The first four years of James’ life were pretty normal. He met most of his milestones on time with the exception of walking, which started at the age of 20-months. Overall he was a happy baby, ate well, slept well and was very cooperative. James continues to be very compassionate and is very empathetic.
Caring for James
Over the past five years, his medical care, appointments and treatments have taken us on countless trips to Ottawa. In July 2016, James started Deflazacort, a steroid that is often used in DMD to improve muscle strength and slow the progression of disability. Later in April 2017, the medication Zometa, was added to his treatment regimen to protect his bone health from the effects of Deflazacort, which can often lead to pediatric osteoporosis. As a parent, it is tough to watch him go through certain procedures, but the progress he has made in dealing with injections and the entire situation has been incredible. James’ is quite the rock star. We’ve gone from requiring several people to hold him and a “magic spray” to calm him down to the tables turning – where James now instructs the nurses and technicians on how to insert the needles required for the medications. We have learned to laugh our way through so much and it has helped us through our DMD journey.

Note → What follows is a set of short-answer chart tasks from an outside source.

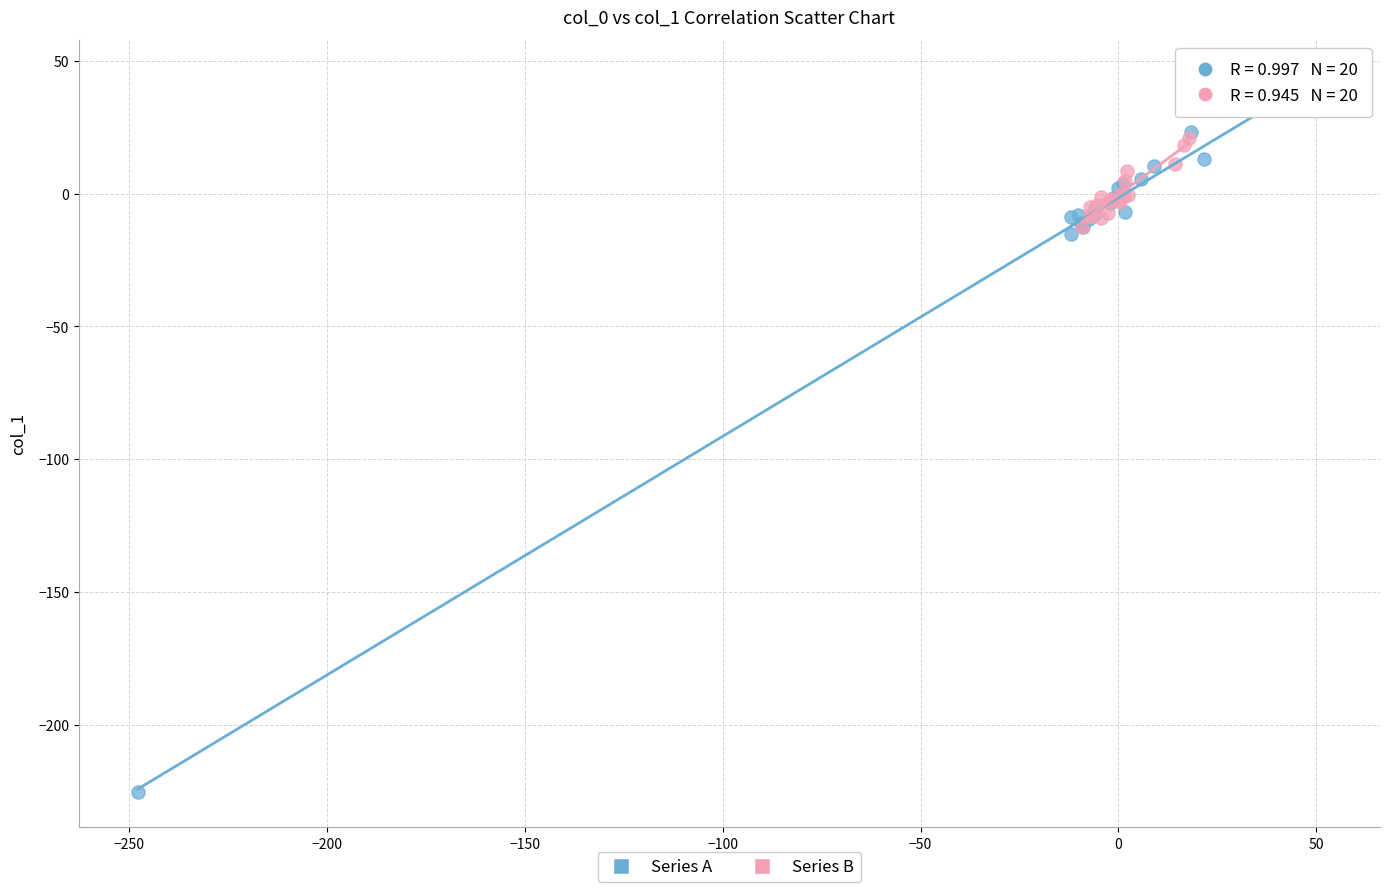

What are all the series names shown in the legend?

Series A, Series B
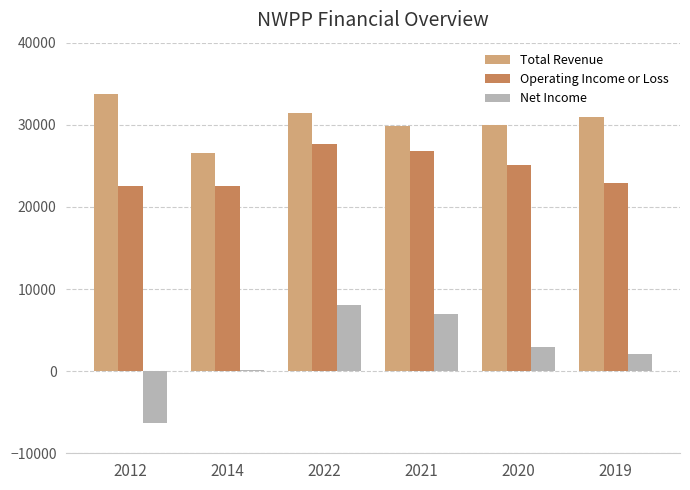

Rank the series at 2014 from highest to lowest value.

Total Revenue, Operating Income or Loss, Net Income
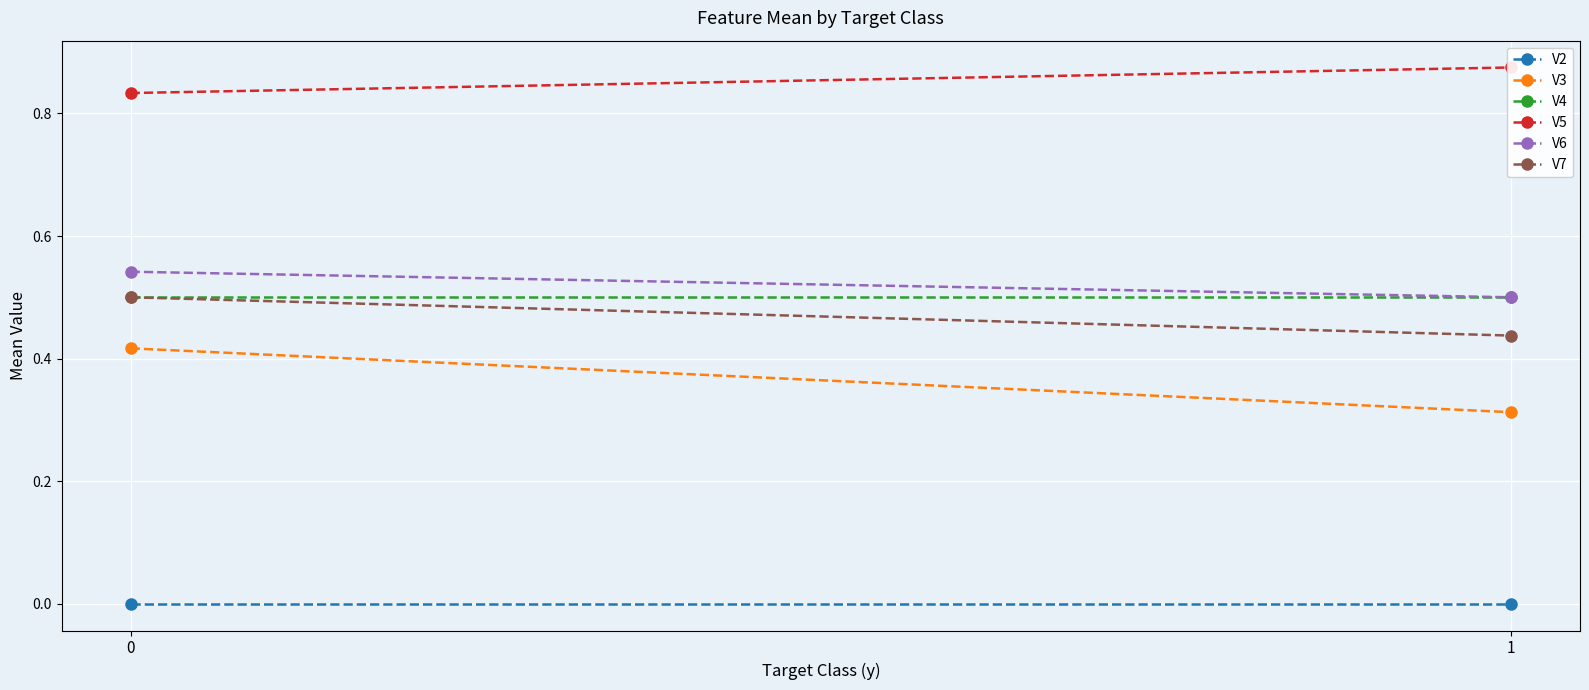

What are all the series names shown in the legend?

V2, V3, V4, V5, V6, V7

Reclaiming the Day with A Yellow Submarine
Considering we are a military and DMD family, our everyday life is pretty normal. James can still go up and down the stairs, although we will have to make adjustments in the future when that becomes a problem. We have an in-ground pool in our backyard, where 9 year old James practically lives in during the summer. James also likes to walk his dogs (Jack and Duchess) and read Percy Jackson books. James and his sisters also love to play “Just Dance”, where they dance for hours, especially to “Don’t Stop Me Now” by Queen.
Interestingly, James has developed a unique affection for modern British culture, including a love for Monty Python, Queen and of course, all things related to The Beatles. His love for The Beatles began when “The Yellow Submarine” played on the radio one afternoon and the rest is history. His fondness for the group continues to grow. Recently, I took James to see The Yellow Submarine movie which was playing locally to celebrate its 50th anniversary. No word of a lie – he sang every song by heart and impressed everyone who sat near us.
When we learned about SDC’s “Reclaim the Day”, we knew it was a perfect platform to celebrate and honor wonderful boys like our James. Our son is an amazing person. James has taught our family what’s important in life and his zest for life cannot be compared. As the quintessential Beatles fan, a private concert to see and experience a Beatles band would give him memories to last a lifetime. James’ love and passion for the Beatles has helped him and all of us cope with his DMD and has helped put a different perspective on the day we received his DMD diagnosis – it has in essence helped us to “reclaim the day”.
James will be over-the-moon to share his favourite music with his family and friends. We’re thrilled to have been chosen as the winning entry and look forward to seeing James’ dream come to life on World Duchenne Day!